Alex J. Best (Nov 01 2021 at 13:32):

Wow! I'm amazed Lean is on there at all, certainly number of stackoverflow posts and number of distinct github projects can be measured in the 100s (maybe thousands now?), I'd expect some esoteric languages would have more of both than Lean does.

Chris B (Nov 01 2021 at 14:59):

There was a good amount of back and forth in this github issue, and there are links at the end pointing to some additional discussions: https://github.com/coq/coq/issues/10871

Karl Palmskog (Nov 01 2021 at 15:03):

indeed, but the most thorough comparison was arguably done by Gaëtan Gilbert here: https://coq.discourse.group/t/alpha-announcement-coq-is-a-lean-typechecker/581

Reid Barton (Nov 01 2021 at 16:04):

My impression is that there is more diversity of goals and values in the Coq user base compared to Lean. For example there is the formalization of the Hahn-Banach in Coq which is perfectly typical of the sort of math in mathlib, but Coq is also being used in serious ways by people interested in constructive logic, computation, program verification, homotopy type theory, the metatheory of type theory, and so on. Probably this diversity accounts for (or is related to, in a feedback loop) some of the other differences in the ecosystems, such as having a monorepo or not. Lean is trying to solve an easier problem in some sense, or at least a more narrowly-focused one.

One lesson for me from mathlib was that, as hard as it is to design a cohesive library for "all" of mathematics, it's far harder to design one that supports both classical and constructive reasoning well at the same time. Lean itself would support this just fine, but the problem is that classical and constructive mathematics are just not that similar--a classical notion (e.g., finiteness) might split into several notions constructively, or the classical description of an object (e.g. the spectrum of a ring) might be the "wrong" one constructively. Accepting these differences is fine (and necessary anyways) if you want to do constructive mathematics, but it's too high a price to impose on the user of a library for classical mathematics.

Karl Palmskog (Nov 01 2021 at 16:04):

oh and to comment on the possible horror of "lots of little repos" approach to formalization, we do have major consolidation projects ongoing in the Coq ecosystem, where code flows upwards from leaf repositories to popular and well maintained projects, and small repos get "archived" on GitHub, one recent example: https://github.com/coq-community/coqeal/pull/54

Karl Palmskog (Nov 01 2021 at 16:06):

ah, I think this formalization of Hahn-Banach is the one mentioned by Reid: https://github.com/math-comp/analysis/blob/hb/hahn_banach.v

Reid Barton (Nov 01 2021 at 16:06):

Regarding the github discussion linked above, people often enter these discussions without understanding how different other parties' goals (or even use of language!) might be. For instance it's equally unhelpful for a Lean user to say "quotient types are a non-issue and work fine both for reasoning and computation" or for a Coq user to say "quotient types break Very Important Properties of the type system, trust us"--even if both statements are "true" in their own communities.

Reid Barton (Nov 01 2021 at 16:08):

Recently someone who works on another proof assistant told me that Lean was not a programming language--that was an interesting conversation.

Reid Barton (Nov 01 2021 at 16:10):

(I saw a talk which was not this exact one, but similar: https://lipn.univ-paris13.fr/~kerjean/slides/slidesTYPES19.pdf)

^^^^^^^^^^^^^^^^

## [Request 1]
Repeat this part of the forum thread on Lean and Coq: begin at the words "My impression is" and stop after "more narrowly-focused one.".

## [Data]
^^^^^^^^^^^^^^^^

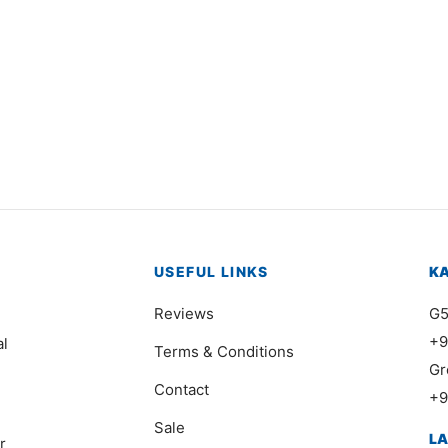
USEFUL LINKS
K
Reviews
G5
+9
al
Terms & Conditions
Gr
Contact
+9
Sale
L
r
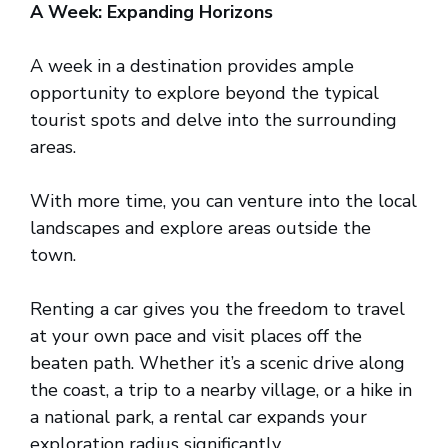
A Week: Expanding Horizons
A week in a destination provides ample
opportunity to explore beyond the typical
tourist spots and delve into the surrounding
areas.
With more time, you can venture into the local
landscapes and explore areas outside the
town.
Renting a car gives you the freedom to travel
at your own pace and visit places off the
beaten path. Whether it’s a scenic drive along
the coast, a trip to a nearby village, or a hike in
a national park, a rental car expands your
exploration radius significantly.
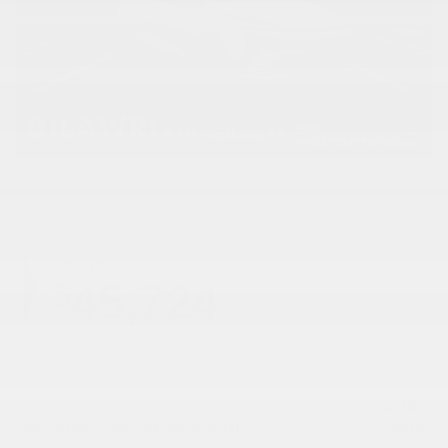
Finance
Lease
Cash
Your price
45,724
$
GST + QST, registration & insurance fees not included.
$
50,268
MSRP*
-
$
870
POTENTIAL EV PROVINCIAL INCENTIVE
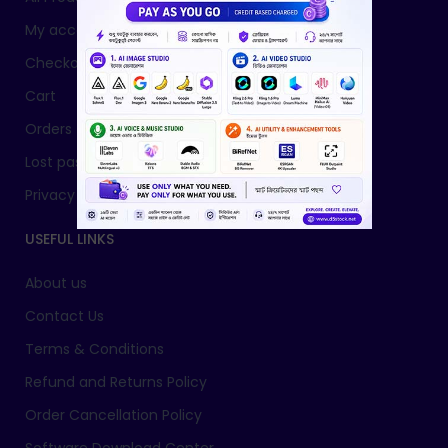
My account
Checkout
Cart
Orders
Lost password
Privacy Policy
USEFUL LINKS
About us
Contact Us
Terms & Conditions
Refund and Returns Policy
Order Cancellation Policy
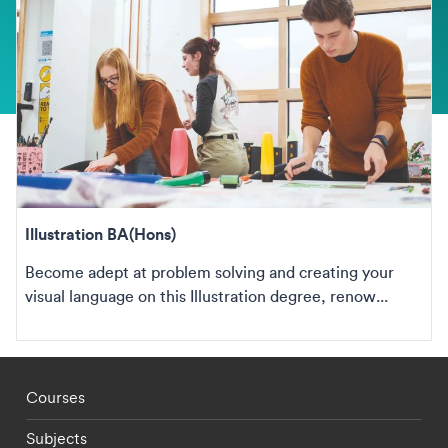
Illustration BA(Hons)
Become adept at problem solving and creating your
visual language on this Illustration degree, renow...
Footer - staff menu
Courses
Subjects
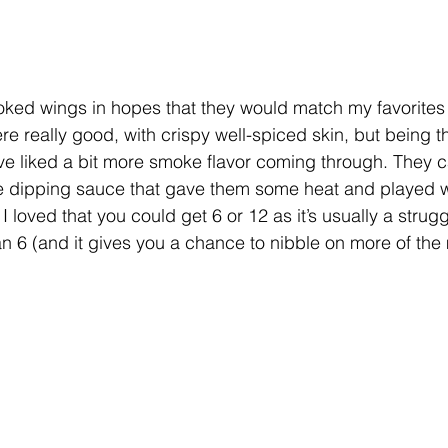
moked wings in hopes that they would match my favorites 
e really good, with crispy well-spiced skin, but being t
ave liked a bit more smoke flavor coming through. They 
e dipping sauce that gave them some heat and played we
I loved that you could get 6 or 12 as it’s usually a strugg
n 6 (and it gives you a chance to nibble on more of the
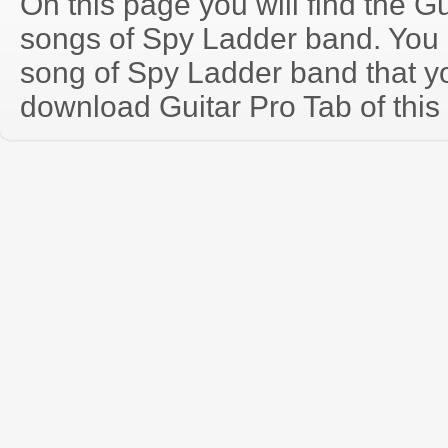
On this page you will find the Gu
songs of Spy Ladder band. You
song of Spy Ladder band that y
download Guitar Pro Tab of this 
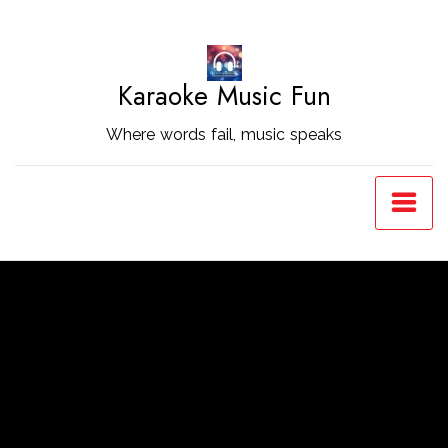
Skip
to
Content
Karaoke Music Fun
Where words fail, music speaks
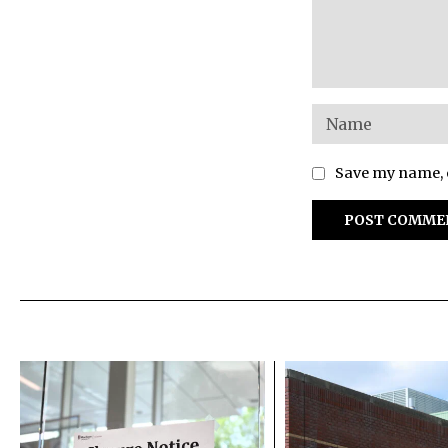
Save my name, e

^^^^^^^^^^^^^^^^

## [Request 2]
Please reproduce the lines of the listing from the line that has "Illustration BA(Hons)" through the end of the listing, with the picture placeholders left out.

## [Task result 1]
My impression is that there is more diversity of goals and values in the Coq user base compared to Lean. For example there is the formalization of the Hahn-Banach in Coq which is perfectly typical of the sort of math in mathlib, but Coq is also being used in serious ways by people interested in constructive logic, computation, program verification, homotopy type theory, the metatheory of type theory, and so on. Probably this diversity accounts for (or is related to, in a feedback loop) some of the other differences in the ecosystems, such as having a monorepo or not. Lean is trying to solve an easier problem in some sense, or at least a more narrowly-focused one.

## [Task result 2]
Illustration BA(Hons)
Become adept at problem solving and creating your
visual language on this Illustration degree, renow...
Footer - staff menu
Courses
Subjects
moked wings in hopes that they would match my favorites 
e really good, with crispy well-spiced skin, but being t
ave liked a bit more smoke flavor coming through. They 
e dipping sauce that gave them some heat and played we
I loved that you could get 6 or 12 as it’s usually a strugg
n 6 (and it gives you a chance to nibble on more of the
On this page you will find the Gu
songs of Spy Ladder band. You
song of Spy Ladder band that y
download Guitar Pro Tab of this 
Skip
to
Content
Karaoke Music Fun
Where words fail, music speaks
Save my name, e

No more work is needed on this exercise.